According to previous studies, malaria incidence is closely associated with several climate and environmental factors. Using seasonal autoregressive integrated moving average (SARIMA) forecasting model, Briet et al [38] found a contribution of rainfall seasonality on malaria cases from 1972–2003. Anwar et al [39], using time series analysis, identified significant correlations between malaria and average monthly rainfall and temperature at 0–3 months lag in Afghanistan. Both rainfall and temperature in the KwaZulu-Natal province of South Africa have positively contributed to the transmission of malaria at an average lag of 0 to 120 days [24]. The cross-wavelet analysis of the same study also reveals that the correlation between malaria incidence and rainfall is stronger only during certain years whereas that of temperature is evident through all the years. In addition, similar associations have been documented for India [40] and China [41], among others. As Cazelles et al [23] reported, dengue epidemics in Thailand are highly related to rainfall and temperature. However, Van der Hoek et al [42] found a weak correlation between monthly rainfall and malaria incidence in Kekirawa, a dry zone locality in North Central province of Sri Lanka, from 1979 to 1995, despite its statistical significance. Similarly, Ostovar et al [43] also found that rainfall is not correlated with malaria infection in South-Eastern Iran.

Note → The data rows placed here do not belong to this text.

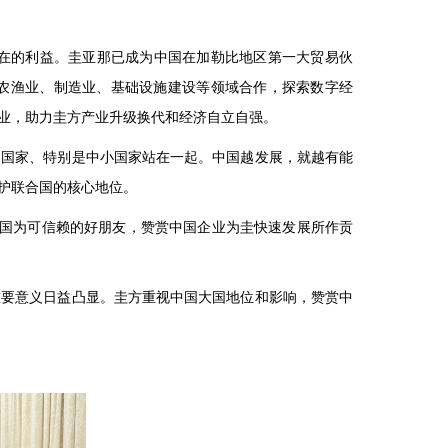
在的利益。圭亚那已成为中国在加勒比地区第一大贸易伙
、农渔业、制造业、基础设施建设等领域合作，探索数字经
业，助力圭方产业升级换代和经济自立自强。
中国家、特别是中小国家站在一起。中国越发展，就越有能
护联合国的核心地位。
中国为可信赖的好朋友，赞赏中国企业为圭快速发展所作贡
重要意义日益凸显。圭方重视中国大国地位和影响，赞赏中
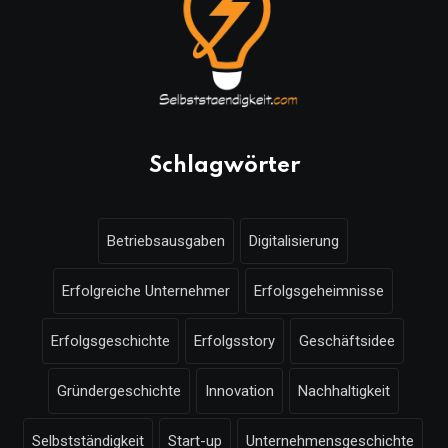
Schlagwörter
Betriebsausgaben
Digitalisierung
Erfolgreiche Unternehmer
Erfolgsgeheimnisse
Erfolgsgeschichte
Erfolgsstory
Geschäftsidee
Gründergeschichte
Innovation
Nachhaltigkeit
Selbstständigkeit
Start-up
Unternehmensgeschichte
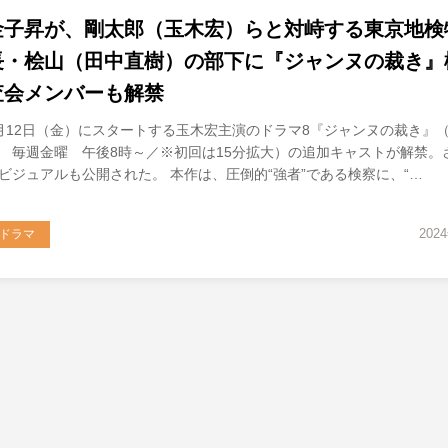
金子昇が、剛太郎（玉木宏）らと対峙する東京地検
長・桧山（田中直樹）の部下に『ジャンヌの裁き』
査会メンバーも解禁
月12日（金）にスタートする玉木宏主演のドラマ8『ジャンヌの裁き』
 毎週金曜 午後8時～／※初回は15分拡大）の追加キャストが解禁。
ビジュアルも公開された。 本作は、圧倒的“強者”である検察に、“…
202
ドラマ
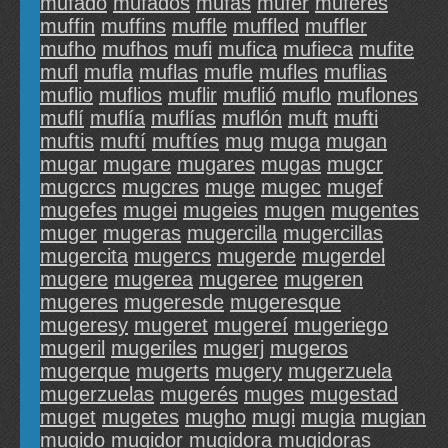
mufado
mufados
mufas
mufer
muferes
muffin
muffins
muffle
muffled
muffler
mufho
mufhos
mufi
mufica
mufieca
mufite
mufl
mufla
muflas
mufle
mufles
muflias
muflio
muflios
muflir
muflió
muflo
muflones
muflí
muflía
muflías
muflón
muft
mufti
muftis
muftí
muftíes
mug
muga
mugan
mugar
mugare
mugares
mugas
mugcr
mugcrcs
mugcres
muge
mugec
mugef
mugefes
mugei
mugeies
mugen
mugentes
muger
mugeras
mugercilla
mugercillas
mugercita
mugercs
mugerde
mugerdel
mugere
mugerea
mugeree
mugeren
mugeres
mugeresde
mugeresque
mugeresy
mugeret
mugereí
mugeriego
mugeril
mugeriles
mugerj
mugeros
mugerque
mugerts
mugery
mugerzuela
mugerzuelas
mugerés
muges
mugestad
muget
mugetes
mugho
mugi
mugia
mugian
mugido
mugidor
mugidora
mugidoras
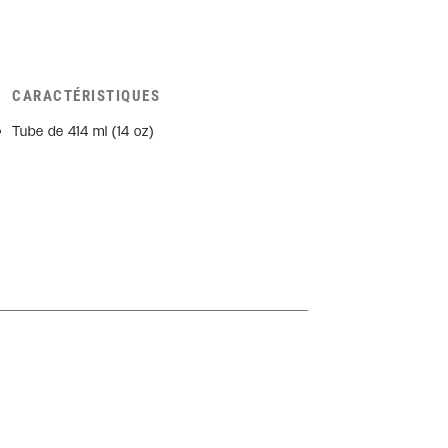
CARACTÉRISTIQUES
Tube de 414 ml (14 oz)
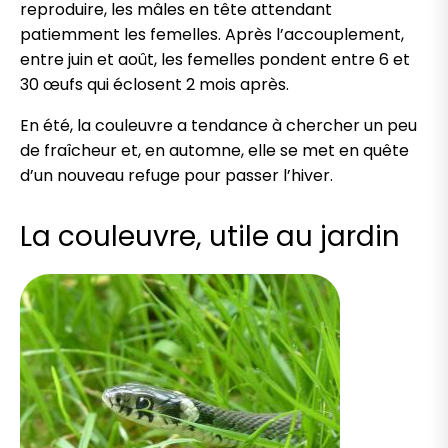
reproduire, les mâles en tête attendant
patiemment les femelles. Après l’accouplement,
entre juin et août, les femelles pondent entre 6 et
30 œufs qui éclosent 2 mois après.
En été, la couleuvre a tendance à chercher un peu
de fraîcheur et, en automne, elle se met en quête
d’un nouveau refuge pour passer l’hiver.
La couleuvre, utile au jardin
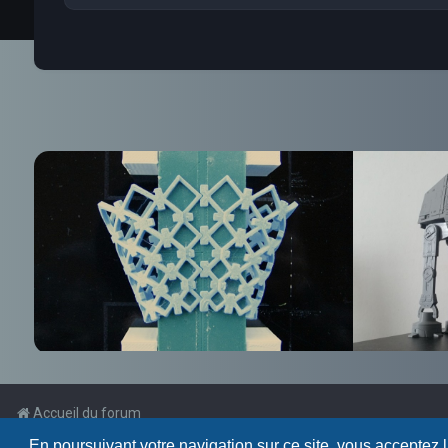
Accueil du forum
En poursuivant votre navigation sur ce site, vous acceptez 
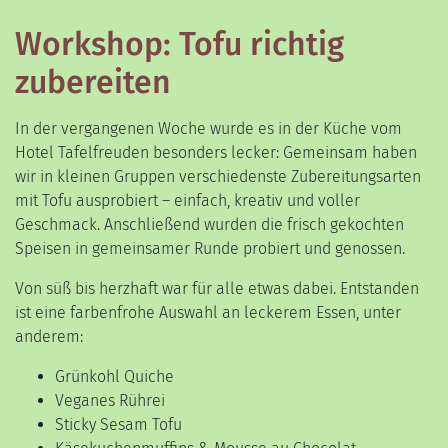
Workshop: Tofu richtig
zubereiten
In der vergangenen Woche wurde es in der Küche vom
Hotel Tafelfreuden besonders lecker: Gemeinsam haben
wir in kleinen Gruppen verschiedenste Zubereitungsarten
mit Tofu ausprobiert – einfach, kreativ und voller
Geschmack. Anschließend wurden die frisch gekochten
Speisen in gemeinsamer Runde probiert und genossen.
Von süß bis herzhaft war für alle etwas dabei. Entstanden
ist eine farbenfrohe Auswahl an leckerem Essen, unter
anderem:
Grünkohl Quiche
Veganes Rührei
Sticky Sesam Tofu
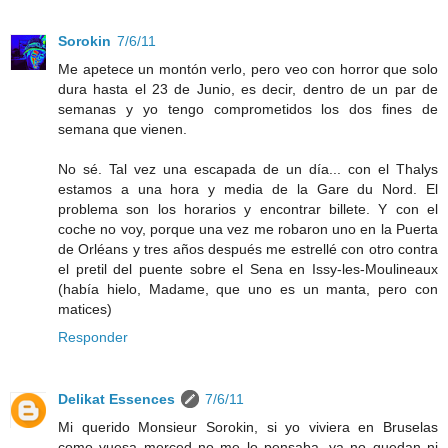
Sorokin
7/6/11
Me apetece un montón verlo, pero veo con horror que solo
dura hasta el 23 de Junio, es decir, dentro de un par de
semanas y yo tengo comprometidos los dos fines de
semana que vienen.
No sé. Tal vez una escapada de un día... con el Thalys
estamos a una hora y media de la Gare du Nord. El
problema son los horarios y encontrar billete. Y con el
coche no voy, porque una vez me robaron uno en la Puerta
de Orléans y tres años después me estrellé con otro contra
el pretil del puente sobre el Sena en Issy-les-Moulineaux
(había hielo, Madame, que uno es un manta, pero con
matices)
Responder
Delikat Essences
7/6/11
Mi querido Monsieur Sorokin, si yo viviera en Bruselas
como vuesa merced no me lo pensaba, ya no quedan ni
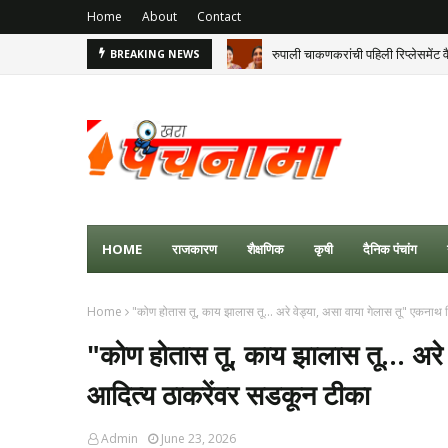
Home
About
Contact
रुपाली चाकणकरांची पहिली रिप्लेसमेंट व
BREAKING NEWS
HOME
राजकारण
शैक्षणिक
कृषी
दैनिक पंचांग
Home
"कोण होतास तू, काय झालास तू... अरे वेड्या, असा वाया गेलास तू" एकनाथ 
"कोण होतास तू, काय झालास तू... अरे 
आदित्य ठाकरेंवर सडकून टीका
Admin
June 23, 2026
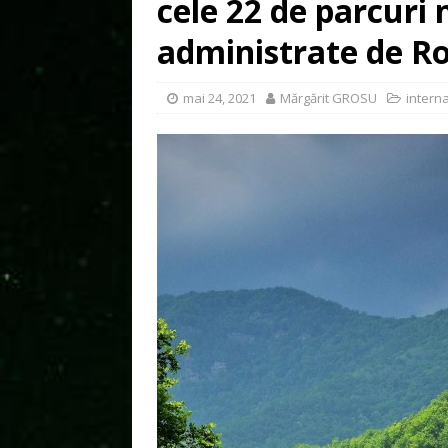
cele 22 de parcuri 
administrate de R
mai 24, 2021
Mărgărit GROSU
interna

The cross wavelet power spectrum in Fig 6A reveals that the water flow of “Menik Ganga” river is associated with malaria cases between months 30 to 70 (1992–1995). Fig 6B indicate a significant relationship between relative humidity and increased malaria cases during the period from 25 to 40 months (1991–1992).


Malaria is one of the major infectious diseases across the globe, with a history of re-emergence following extended periods of absence, and shows a complex disease transmission. This complex transmission mechanism has not been completely explained by conventional mathematical and statistical models and time-series approaches because epidemiological time-series are complex and strongly non-stationary.

In this study, the wavelet power spectrum was applied to identify significant periodicities of malaria transmission and the influence of environmental factors in those periodicities. Based on findings of this study, we detected an approximately 6–12 and 2–5 month cycle of malaria transmission between the years 1992, 1995, and 1999–2001. The cross wavelet power spectrum analyses showed that the number of malaria cases from 1991 to 1995 was determined by mean temperature, minimum temperature, and water flow of the “Menik Ganga” river; rainfall and relative humidity were more important in 1991–1992. Finally, this paper concludes that temperature, rainfall, water flow of the river, and relative humidity have contributed to higher malaria incidence in Kataragama only for the period between 1991 to 1995. Malaria transmission between 1999–2001 was not significantly associated with these environmental factors. It may be possible that factor(s) other than environment may have contributed to the cycle of malaria transmission during this period. Investigators noted drastic changes in the area such as road development and depletion of vegetation in roadsides and gardens that could have reduced mosquito resting places dramatically. However, these factors have not been addressed in the study.


Authors acknowledge Prof. Richard Carter and Prof. Kamini Mendis for conceiving this research idea and late Mr. Dulip Gunasekara for his initial groundwork in this study. Authors are also thankful to the Department of Irrigation, Department of Meteorology, Anti-Malaria Campaign in Sri Lanka, and the Malaria Research Unit of the University of Colombo in Kataragama for providing secondary data for the period from 1990 to 2014.

Authors acknowledge Prof. Stevan Albert (Graduate School of Public Health, University of Pittsburgh, USA) for copyediting the revised manuscript.